Article

Jonathan Durden
Jonathan Durden 17 December 2018

How the media world needs to think wider for a more focused solution

With influencer marketing increasingly seen as commercially flawed, brands will seek to reach audiences via their 'tribes'. Think Adidas or Nike. By supporting the tribe's interests, brands will be able to prove themselves as forces of good. But how can opportunities of this sort be evaluated? In this piece, Jonathan Durden argues that data can influence and define clear objectives to improve how brands communicate with audiences.

Think wider for a more focussed solution

Rights holder sponsorship opportunities have traditionally been firmly rooted in the domain of specialist sponsorship agencies. They represent the full breadth of sectors, from sports to music and beyond. But, in my experience, the mainstream media companies have not generally included this sort of communication route, as part of a coordinated integrated solution, for their various client's brand briefs.

This discipline has allegedly been shrouded by private black books of who you know, restricted by the lack of a common transparent trading platform, and further clouded by some very random personal preferences drawn from the empowered decision makers.

And that's a shame, because there is a case for this valuable communications method becoming ever more relevant, and a prominent weapon in today's fragmented media world.

Old habits die hard

The practice of attaching a brand to an influencer with a significant Twitter following, which can sometimes be a highly effective strategy, is increasingly being viewed as a flawed and cynical commercially driven exercise by the smarter audience base amongst us.

With this in mind, I predict that increasingly brands will more often move into local spaces and seek to make a real difference to real people via their tribes, within their communities and by supporting their personal all-consuming passions. Through one's actions, and not empty words or lazy generalised charitable donations, brands will be tested as to their true intentions for good.

For example, startup companies such as Ralloo, who connect corporates with such local projects, are now thriving in that emerging fertile space. Like the cuddly meerkat dolls which have acted as daily awareness prompts in the home for Compare the Market but making a far more practical and meaningful difference.

Sponsorship spans global associations with the likes of Formula One, down to the micro tribes such as the likes Tranmere FC, or local issues within the community. A means to reach out and meet their various target markets half way, through their taking the trouble to solve or support for a much-needed problem.

Does it work?

The point is how to evaluate such opportunities from an informed data perspective, and be inspired to think wider, give more clearly defined objectives and give an inclusive attitude to all of the available options.

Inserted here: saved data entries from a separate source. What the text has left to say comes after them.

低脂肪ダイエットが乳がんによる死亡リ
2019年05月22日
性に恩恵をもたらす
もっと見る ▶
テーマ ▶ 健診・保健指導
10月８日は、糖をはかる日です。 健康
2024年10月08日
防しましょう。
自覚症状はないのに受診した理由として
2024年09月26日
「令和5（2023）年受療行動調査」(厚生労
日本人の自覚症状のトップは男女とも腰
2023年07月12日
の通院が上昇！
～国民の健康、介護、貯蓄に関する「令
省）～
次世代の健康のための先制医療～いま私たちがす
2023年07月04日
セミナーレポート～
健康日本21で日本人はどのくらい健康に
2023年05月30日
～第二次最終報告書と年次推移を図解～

Less silos, and more joined up thinking. Embracing the horror of the devil being in the detail.

Emerging platforms such as Connexi fit in perfectly for this new approach – offering a platform that provide more clarity, in historically quite a murky and confusing world.

The rise in advertiser funded programming, and tailored content in general, is a less direct means of communication as a direct result of media fragmentation. A reduction in those once called " water cooler moments," through the rise of infinite choice, on demand, and multiple platforms, has made the rare mass event opportunities relatively scarce.

Therefore, a more engaged committed association through those passions which willingly demand ones daily/hourly attention, or provide a welcome mental escape, will undoubtedly grow this multibillion sector even further.

The likes of advertising agencies, multinational talent networks and sponsorship companies are already viewing these new initiatives as useful tools, and accelerators to the market which they ably serve, and not as threatening competition.

It's a volume model, and so far the early signs are very positive.

If media companies are to regain their trusted status as impartial experts, it would be wise to embrace all of the possibilities and routes within a single strategic vision.

There is life beyond silos.

It’s time to expand their remit in order to counterbalance a potentially eroding role in the marketing hierarchy.